While your chickens might resort to eating their own droppings, there are certain systemic issues in their environment you should address. These include a lack of balanced diet, overcrowding, insufficient mental stimulation, as well as a failure to maintain clean and appropriate living conditions. Each of these elements plays a critical role in promoting healthier behaviors and practices among your backyard flock.
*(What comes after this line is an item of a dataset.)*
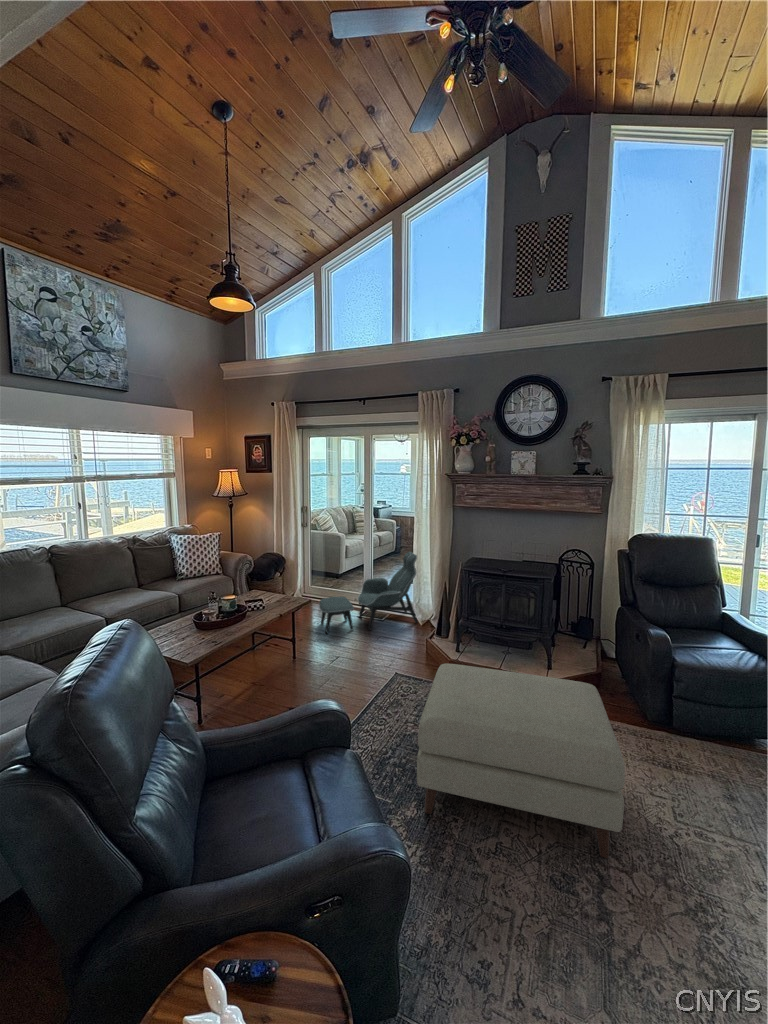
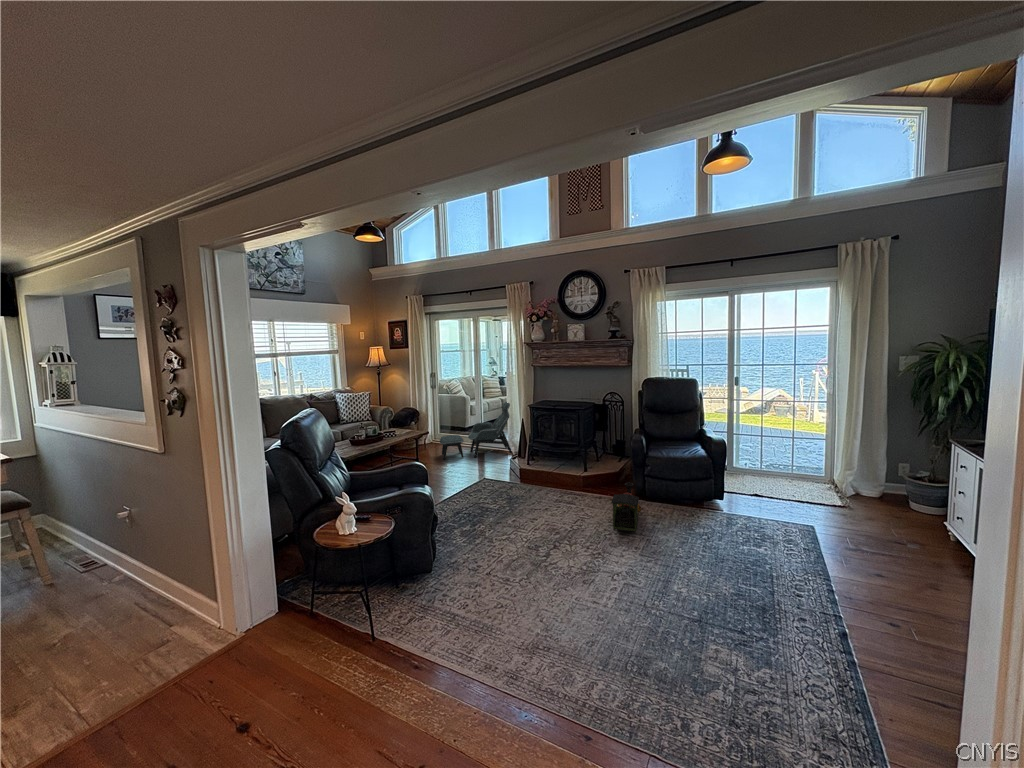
ottoman: present [417,663,625,858] -> none [466,454,582,539]
toy train: none [654,723,749,843] -> present [611,482,641,532]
It’s clear that chickens eating their own poop isn’t a natural or healthy behavior. It’s a sign that something’s amiss in their environment or diet. You have the power to prevent this from happening. By ensuring your chickens have a balanced diet, plenty of space, and a clean, stimulating environment, you can promote healthier habits. Don’t let your flock fall into this undesirable behavior. Be proactive, take care of their needs, and you’ll have a happy, healthy flock of chickens. Remember, prevention is better than cure, and this holds true for your backyard flock too.

Frequently Asked Questions

Why do chickens eat their own feces?

Chickens may eat their own feces due to factors including dietary deficiencies, overcrowding, boredom, and unclean living conditions.

How can dietary deficiencies lead to feces eating in chickens?

When chickens don’t get a balanced diet, they may resort to feces eating to compensate for missing nutrients.

Does overcrowding contribute to this behavior?

Yes, overcrowding can cause stress in chickens. This stress can lead them to show aggressive behaviors such as eating their own feces.

Why would a chicken eat feces out of boredom?

Like other creatures, chickens engage in various activities for mental stimulation. If bored, they may resort to feces eating as an unusual form of entertainment.

How do living conditions affect this behavior?

An unhealthy, unclean environment can increase the chance of chickens eating their own feces. Chickens are more likely to eat their droppings in search of food in such conditions.

How can this behavior be prevented?

Implementing changes like providing a balanced diet, ensuring ample space, engaging chickens in varied and stimulating activities, and maintaining a clean living environment can significantly reduce the frequency of this behavior.